道塵見來人客客氣氣的認錯,語氣便也緩和了不少說道:“看來菌殺者裡還是有能聽懂人話的人嘛。”
“你好,是叫道塵是吧,我叫陳國安,我手底下的人給你給你添麻煩了,實在是對不起。“
陳國安讓那兩名菌殺者離開後接著說道:“我們馬上就走,事情已經查清楚了,魔物確實是跑了,這是我們的失職,魔物對你們家造成的損害,我們會照價賠償。”
“這還差不多。”
“但是,你們家這牆都爛了太危險了,短時間內肯定住不了人了,不如你們還是先跟我們走一趟吧,等做完筆錄我再給你們訂個旅館先住著,錢我付,你看行不行?總不能讓你老婆孩子在這四處漏風的屋子裡受凍,你說是吧。”
“嗯......你說的有道理。”
“那好,就這麽愉快的決定了。”
陳國安大喜過望,忽然他又好像想到什麽似的道:“偶對了,您孩子還受著傷呢是吧。”
“是啊,怎麽了?”
“正好我們這裡有人持有治療型的魔武,程若,去幫人家治療一下。”
“好的。 ”
面色間透露著稚氣的少女應了一聲,走到道格身前幫他治療。
夜深了。
陳國安走出居民樓。
在他身後的王明急切的問道:“怎麽樣,老大,魔物找到了嗎,我看那地方挺正常的啊,不像是有魔物的樣子,魔物會不會真的神不知鬼不覺的跑了?”
陳國安沒有回答,只是漠然的走在前面,臉色陰沉。
一夜無眠。
道格和他的家人被拉去菌殺者的總部做了一夜的筆錄。
期間菌殺者各種旁敲側擊的話術用了個遍,哪怕到了清晨也沒有放人的意思。
直到道格以還要去學校上課為由,才暫時結束了這場談話。
清晨,道格漫步在街道上,身邊沒有跟著斬鐵。
陽光灑在他的身上,不算溫暖,但是把他的身影拉的很長。
如果仔細看的話,可以依稀看到一條黑色的鎖鏈,將道格的身體和他身上的那件漆黑的外套連接在一起。

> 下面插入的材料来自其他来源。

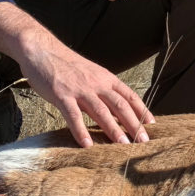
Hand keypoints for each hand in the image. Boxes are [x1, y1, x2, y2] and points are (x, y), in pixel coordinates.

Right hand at [0, 3, 154, 147]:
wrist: (42, 50)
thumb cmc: (68, 65)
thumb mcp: (92, 73)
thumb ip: (104, 87)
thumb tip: (117, 105)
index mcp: (106, 78)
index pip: (129, 95)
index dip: (142, 109)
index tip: (152, 123)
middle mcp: (97, 83)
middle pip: (120, 105)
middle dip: (133, 124)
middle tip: (143, 141)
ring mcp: (80, 90)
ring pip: (101, 112)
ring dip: (113, 129)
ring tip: (122, 145)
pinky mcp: (62, 95)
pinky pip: (73, 116)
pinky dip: (81, 131)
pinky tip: (87, 145)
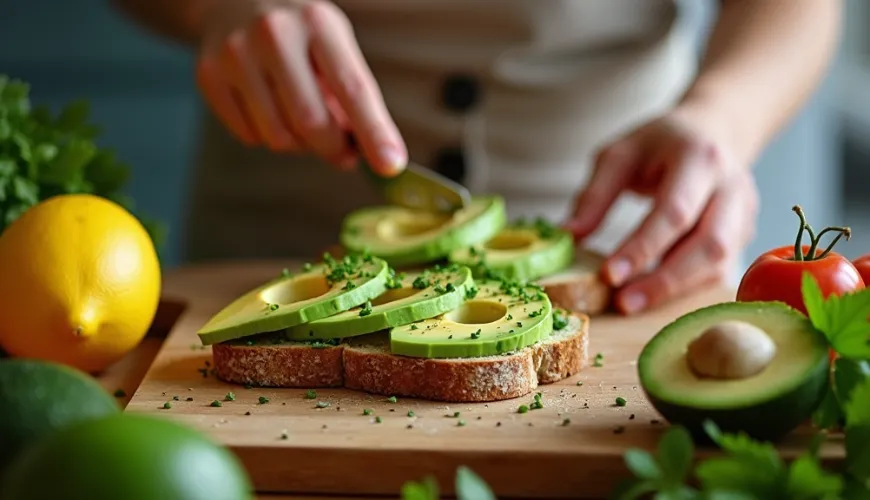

不過異像很快就消失了,那只不過是一件普通的外套而已。
隨著道格逐漸接近長青學院,周圍的行人也開始多了起來。
但道格時不時會在人群中感受到幾個不善的目光。
天空中盤旋的鳥兒,也有幾只看著不那麽像動物。
從今天開始,這座城市徹底成為了一座監牢,保護人們的防護罩,成為了這座監牢的圍牆,四處搜尋的細嗅者,成為了這座監牢的獄卒,全副武裝的菌殺者,成為了這座監牢的守衛,而道格,成為了這座監牢的犯人,為了真相而入獄。